** Opening Data for this task block **

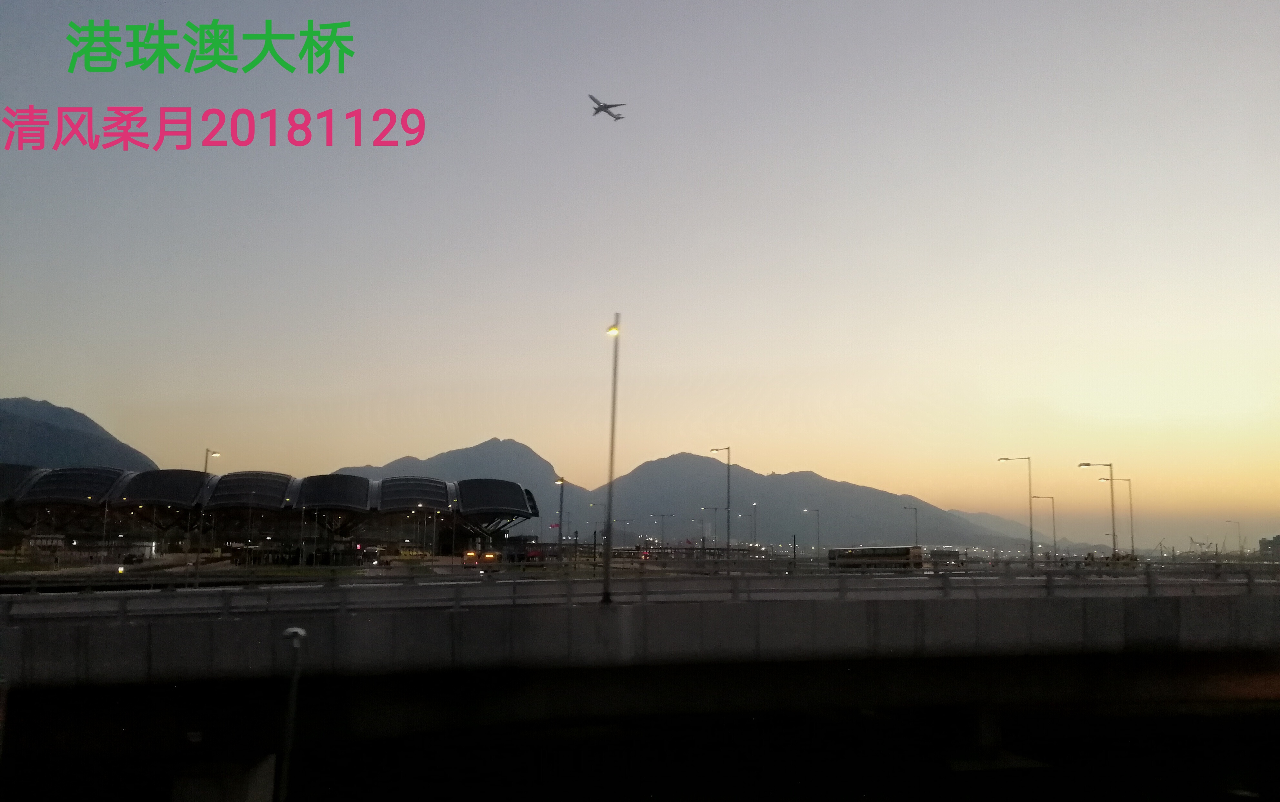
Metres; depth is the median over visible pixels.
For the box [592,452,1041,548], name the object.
mountain
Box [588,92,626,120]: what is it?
airplane
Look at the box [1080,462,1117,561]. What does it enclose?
street lamp
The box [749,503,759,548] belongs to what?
street lamp
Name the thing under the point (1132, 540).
street lamp
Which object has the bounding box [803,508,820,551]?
street lamp
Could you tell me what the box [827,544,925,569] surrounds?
bus
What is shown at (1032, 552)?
street lamp
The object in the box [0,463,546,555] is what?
terminal building
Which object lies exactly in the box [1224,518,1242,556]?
street lamp
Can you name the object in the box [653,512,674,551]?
street lamp
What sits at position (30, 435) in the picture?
mountain
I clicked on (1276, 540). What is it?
building
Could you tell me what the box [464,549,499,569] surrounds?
vehicle
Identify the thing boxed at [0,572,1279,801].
bridge
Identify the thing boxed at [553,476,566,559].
street lamp
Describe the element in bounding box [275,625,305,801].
street lamp
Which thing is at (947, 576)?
bridge railing
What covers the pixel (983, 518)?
hill
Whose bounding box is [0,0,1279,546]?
sky
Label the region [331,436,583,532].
mountain
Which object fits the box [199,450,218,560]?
street lamp
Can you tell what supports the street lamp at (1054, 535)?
on the ground
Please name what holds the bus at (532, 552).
on the ground
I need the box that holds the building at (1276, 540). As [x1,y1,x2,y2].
[1258,533,1279,559]
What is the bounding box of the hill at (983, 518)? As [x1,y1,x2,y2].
[944,506,1114,554]
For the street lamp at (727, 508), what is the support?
on the ground
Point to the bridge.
(891, 664)
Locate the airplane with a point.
(601, 105)
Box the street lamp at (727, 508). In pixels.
[709,446,731,566]
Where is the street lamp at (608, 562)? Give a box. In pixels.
[601,315,621,602]
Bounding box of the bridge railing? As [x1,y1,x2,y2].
[0,559,1279,618]
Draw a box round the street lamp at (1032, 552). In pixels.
[998,454,1034,566]
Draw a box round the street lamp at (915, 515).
[903,505,918,547]
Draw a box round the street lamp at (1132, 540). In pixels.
[1103,477,1134,559]
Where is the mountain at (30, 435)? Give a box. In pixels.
[0,396,158,470]
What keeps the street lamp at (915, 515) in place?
on the ground
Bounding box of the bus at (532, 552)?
[502,542,545,563]
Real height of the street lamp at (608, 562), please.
7.172 m
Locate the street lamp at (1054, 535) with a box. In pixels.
[1030,495,1057,562]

** Closing Data for this task block **

• **Problem to work on**
Print exactly the lines above, starting at the line that contains "Locate the airplane with a point." and ending with the last line of the records, both included.

• **Solution below**
Locate the airplane with a point.
(601, 105)
Box the street lamp at (727, 508). In pixels.
[709,446,731,566]
Where is the street lamp at (608, 562)? Give a box. In pixels.
[601,315,621,602]
Bounding box of the bridge railing? As [x1,y1,x2,y2].
[0,559,1279,618]
Draw a box round the street lamp at (1032, 552). In pixels.
[998,454,1034,566]
Draw a box round the street lamp at (915, 515).
[903,505,918,547]
Draw a box round the street lamp at (1132, 540). In pixels.
[1103,477,1134,559]
Where is the mountain at (30, 435)? Give a box. In pixels.
[0,396,158,470]
What keeps the street lamp at (915, 515) in place?
on the ground
Bounding box of the bus at (532, 552)?
[502,542,545,563]
Real height of the street lamp at (608, 562), please.
7.172 m
Locate the street lamp at (1054, 535) with a box. In pixels.
[1030,495,1057,562]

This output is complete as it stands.